Tuttavia, le criticità e i problemi non sono pochi. Infatti, il mercato italiano dell’M&A e del Private Equity, in particolare, è composto prevalentemente da piccole  e medie imprese che, ad oggi, non sono ancora aggiornate per quanto riguarda una perfetta digitalizzazione e uniformità di documentazione nei propri archivi, rendendo così difficoltoso l’utilizzo di tali tecnologie all’avanguardia.

 

La “conoscenza aumentata”

Grazie all’uso di tali tecnologie innovative si potrebbe parlare di “conoscenza aumentata” delle parti e, di tale particolare tipo di conoscenza si dovrebbe tener conto ai fini della redazione e dell’interpretazione di alcune clausole nei contratti di acquisizione, quali, ovviamente, quelle relative alle dichiarazioni e garanzie ed agli obblighi di indennizzo.

Riallacciandosi, quindi, a quanto si diceva in merito di “conoscenza” (cfr. punto 2), il risultato di un contenzioso su “effettiva conoscenza” o su “conoscenza presunta” potrebbe essere risolto, ad esempio, alla luce dell’uso di particolari tecnologie di analisi di dati e, in questo caso, la  “conoscenza aumentata artificialmente” potrebbe portare a decidere che una passività, che in passato poteva legittimamente sfuggire ad un “acquirente diligente”, ma non supportato da queste nuove tecnologie, sia invece una criticità nota (o presunta tale) da un “acquirente diligente” che abbia impiegato l’intelligenza artificiale a supporto delle attività di due diligence.

Nel prossimo futuro ci troveremo, quindi, sempre più spesso a dover affrontare situazioni in cui l’acquirente tenda a definire la sua conoscenza come la conoscenza di un “acquirente medio” (non dotato di una soluzione di intelligenza artificiale), mentre il venditore sostenga l’uso fatto dall’acquirente di strumenti basati sull’intelligenza artificiale al fine di allargare l’ambito di applicazione della conoscenza presunta dell’acquirente stesso.
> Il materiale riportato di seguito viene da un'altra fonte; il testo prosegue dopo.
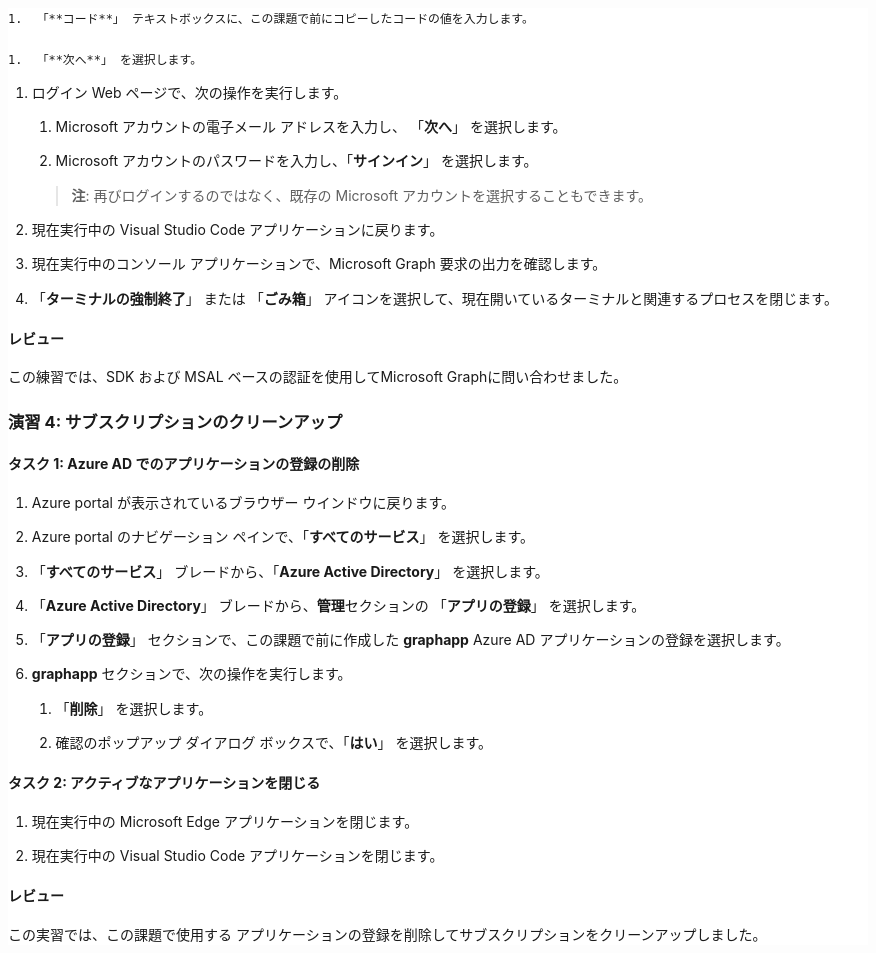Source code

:     1.  「**コード**」 テキストボックスに、この課題で前にコピーしたコードの値を入力します。

    1.  「**次へ**」 を選択します。  

1.  ログイン Web ページで、次の操作を実行します。

    1.  Microsoft アカウントの電子メール アドレスを入力し、 「**次へ**」 を選択します。

    1.  Microsoft アカウントのパスワードを入力し、「**サインイン**」 を選択します。

    > **注**: 再びログインするのではなく、既存の Microsoft アカウントを選択することもできます。

1.  現在実行中の Visual Studio Code アプリケーションに戻ります。

1.  現在実行中のコンソール アプリケーションで、Microsoft Graph 要求の出力を確認します。

1.  「**ターミナルの強制終了**」 または 「**ごみ箱**」 アイコンを選択して、現在開いているターミナルと関連するプロセスを閉じます。

#### レビュー

この練習では、SDK および MSAL ベースの認証を使用してMicrosoft Graphに問い合わせました。

### 演習 4: サブスクリプションのクリーンアップ 

#### タスク 1: Azure AD でのアプリケーションの登録の削除

1.  Azure portal が表示されているブラウザー ウインドウに戻ります。

1.  Azure portal のナビゲーション ペインで、「**すべてのサービス**」 を選択します。

1.  「**すべてのサービス**」 ブレードから、「**Azure Active Directory**」 を選択します。

1.  「**Azure Active Directory**」 ブレードから、**管理**セクションの 「**アプリの登録**」 を選択します。     

1.  「**アプリの登録**」 セクションで、この課題で前に作成した **graphapp** Azure AD アプリケーションの登録を選択します。

1.  **graphapp** セクションで、次の操作を実行します。

    1.  「**削除**」 を選択します。 

    1.  確認のポップアップ ダイアログ ボックスで、「**はい**」 を選択します。

#### タスク 2: アクティブなアプリケーションを閉じる

1.  現在実行中の Microsoft Edge アプリケーションを閉じます。

1.  現在実行中の Visual Studio Code アプリケーションを閉じます。

#### レビュー

この実習では、この課題で使用する アプリケーションの登録を削除してサブスクリプションをクリーンアップしました。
Concludendo, siccome in molti SPA le parti non prendono posizione a proposito dell’impatto che la conoscenza può avere sui diritti di indennizzo, gli operatori saranno chiamati ad affrontare situazioni in cui la “conoscenza aumentata” potrebbe essere utilizzata dal venditore per dimostrare che l’acquirente avrebbe potuto ragionevolmente conoscere (o addirittura conosceva) una determinata passività, o ancora, che l’analisi automatizzata fatta nel corso della due diligence dall’acquirente è prova dell’effettiva conoscenza dello stesso al momento del signing o del closing.